The Standard return format for pipelines is not documented yet

Optimising the JSON Pipeline return¶

As we have seeen in the previous example, the pipeline results can be quite expansive, especially the statistics. This behavior is desired since it can enable a presentation layer like a Web-App or a report generation tool to present the data in a generic manner based on the data characteristics returned by the pipeline.

However, if your application relies on a more compact dataformat where the data types is known in advance, the return structure can be optimised.

For this purpose, you can add a pipeline processing stage at the end of the chain that will re-map JSON values based on a provided specifications.

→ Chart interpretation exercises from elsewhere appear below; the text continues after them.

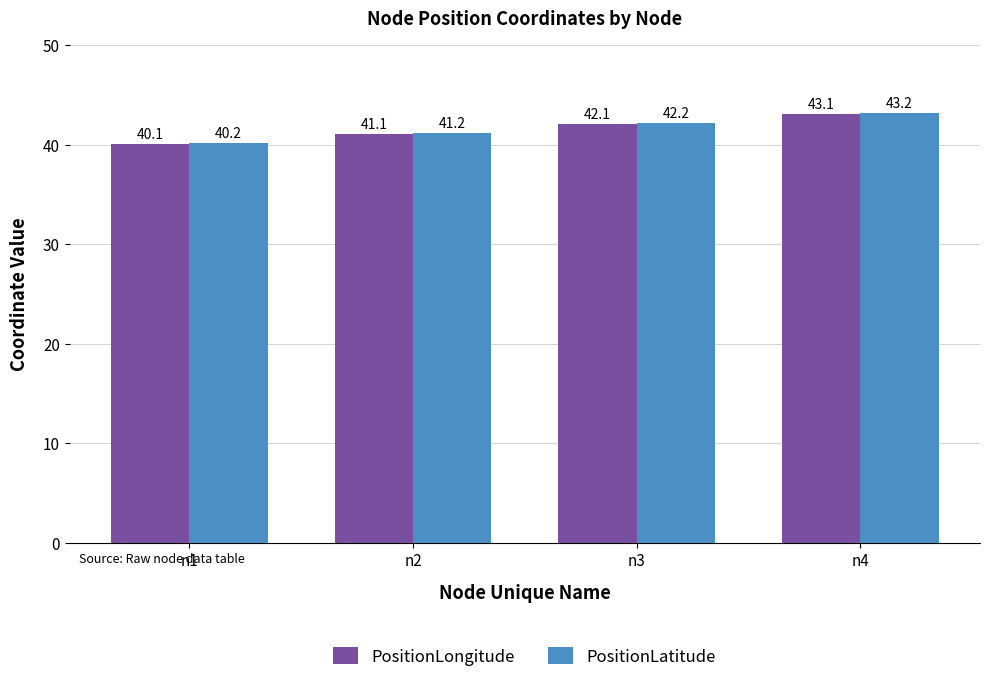

What is the spread (max minus min) of values at n2?

0.1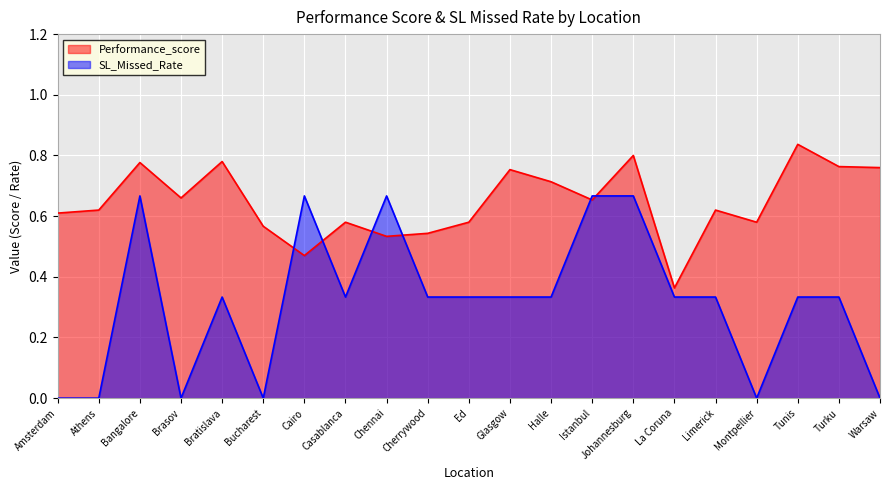

Is it true that Performance_score equals 0.6 at Montpellier?

True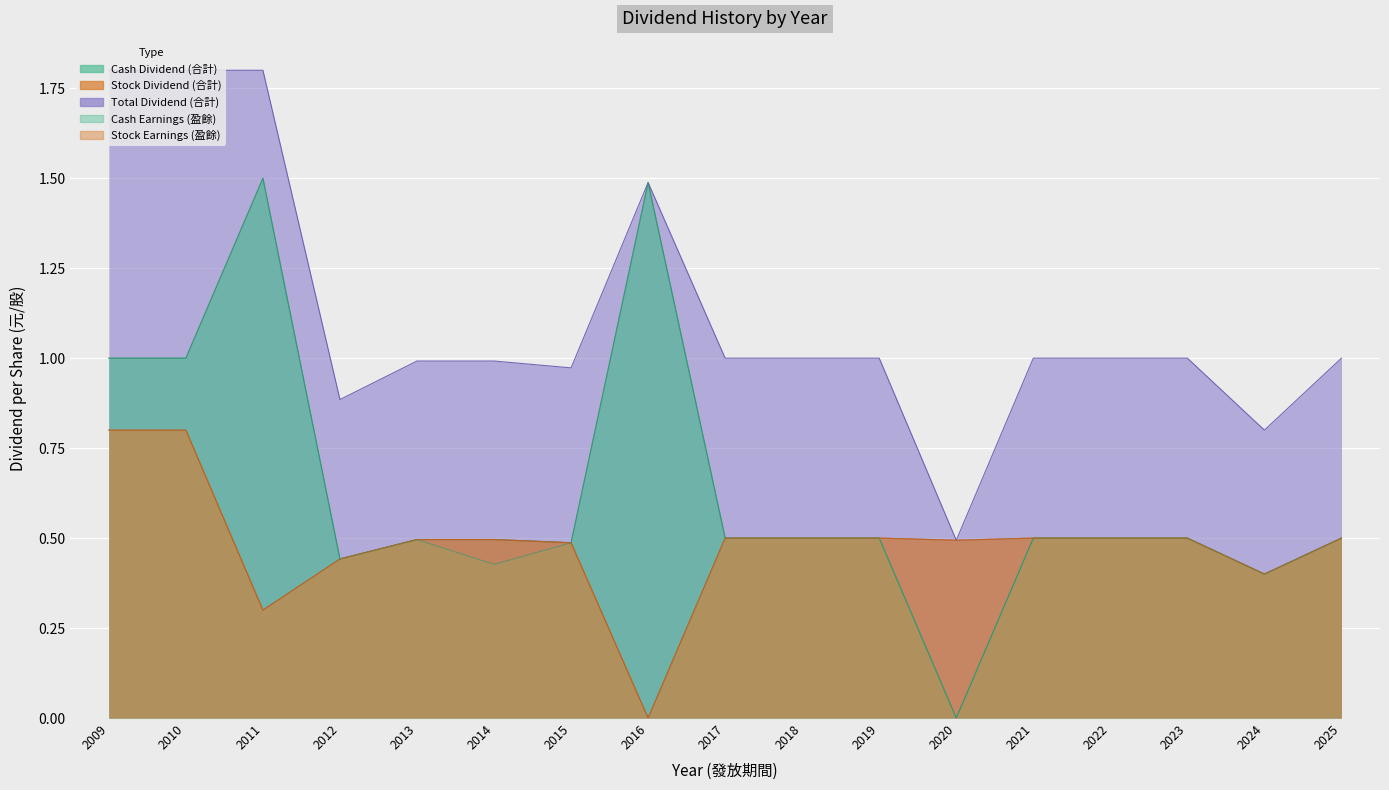

Which label corresponds to the smallest value in the chart?

2020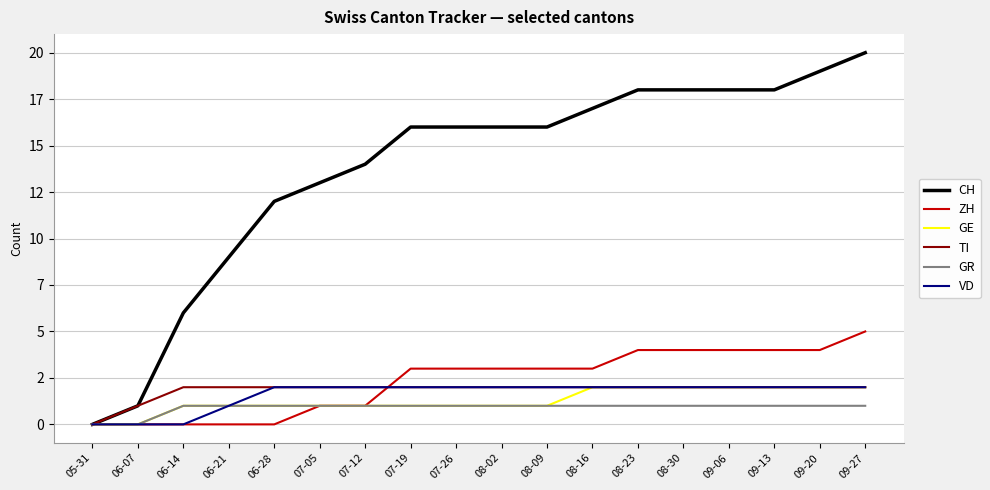

What are all the series names shown in the legend?

CH, ZH, GE, TI, GR, VD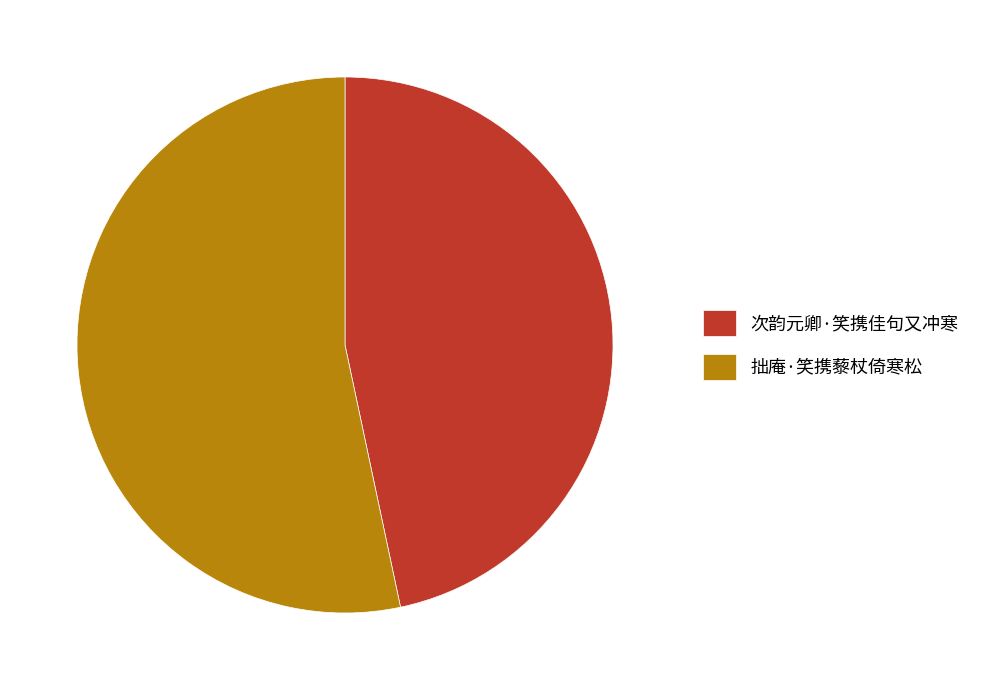

Combined, do 拙庵·笑携藜杖倚寒松 and 次韵元卿·笑携佳句又冲寒 account for over 50%?

Yes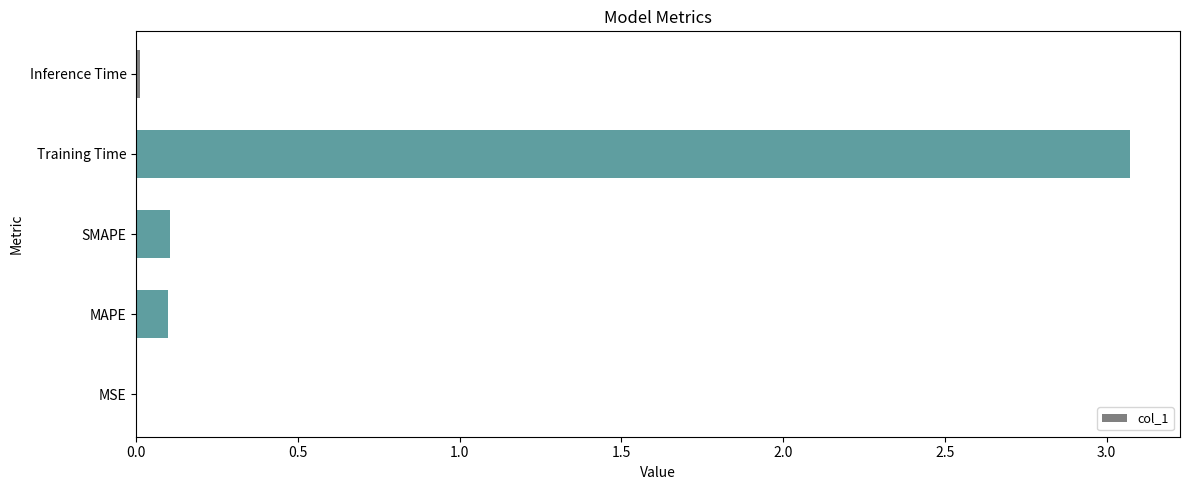

The value at MAPE is 0.0. True or false?

False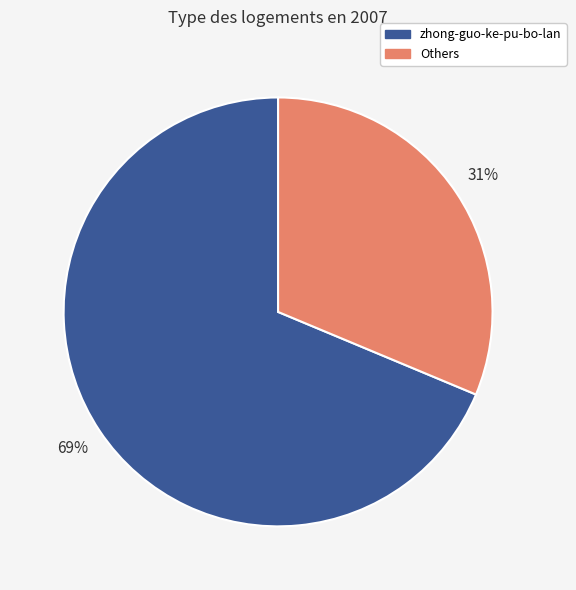

To the nearest percent, what is the average slice percentage?

50%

Let's improve the latest example from the previous section:

{
  "latestForEachDevice": true,
  "forDevices": [
    {
      "match": "04:42:C2:00:E7:26:0D"
    }
  ],
  "result": {
    "count": false,
    "raw": false,
    "pipelines": [
      {
        // First pass the dataset through the temperature analysis
        "id": "apps.datacheck.analysis.temperature.v3"
      },
      {
        // Second, the temperature analysis result is passed to the json mapper
        "id": "com.hyprint.core.json.mapper.v1",
        // Metadatas are parameters passed to the Pipeline
        "metadatas": [
          {
            "id": "mapper.format", // mapper.format is the parameter expected by the pipeline to process the input json
            "json": {
              "mapValues": { // Map values will map every sub-key to a new value based on a set of transformations
                "statistics": { // We are mapping the statistics json object
                  "objectKeysToArray": ["id", "value"], // Each statistic is transformed to an array with the values of the "id" and "value" keys
                  "toObject": true // Transform the current array of values to an object, using each value's first element as the element key.
                }
              }
            }
          }
        ]
      }
    ]
  }
}

The statistics element in the response would now be similar to this output, where the id of each statistic is now an object key, and the value key its value:

 "statistics": {
    "count.points": 157,
    "hw.id": "04:42:C2:00:E7:26:0D",
    "hw.version": "HLATL-R01/20.04.01.00",
    "temp.max": 26.62,
    "temp.min": 24.01,
    "time.interval": 2,
    "time.push": 1619464121625,
    "time.start": 1599470861000
}

Known Limitations¶

Timestamp filters month and year are not available
A new filter "day-X" for X days in the past will be added in the next version to easily make a daily search
There's no paging to limit the response size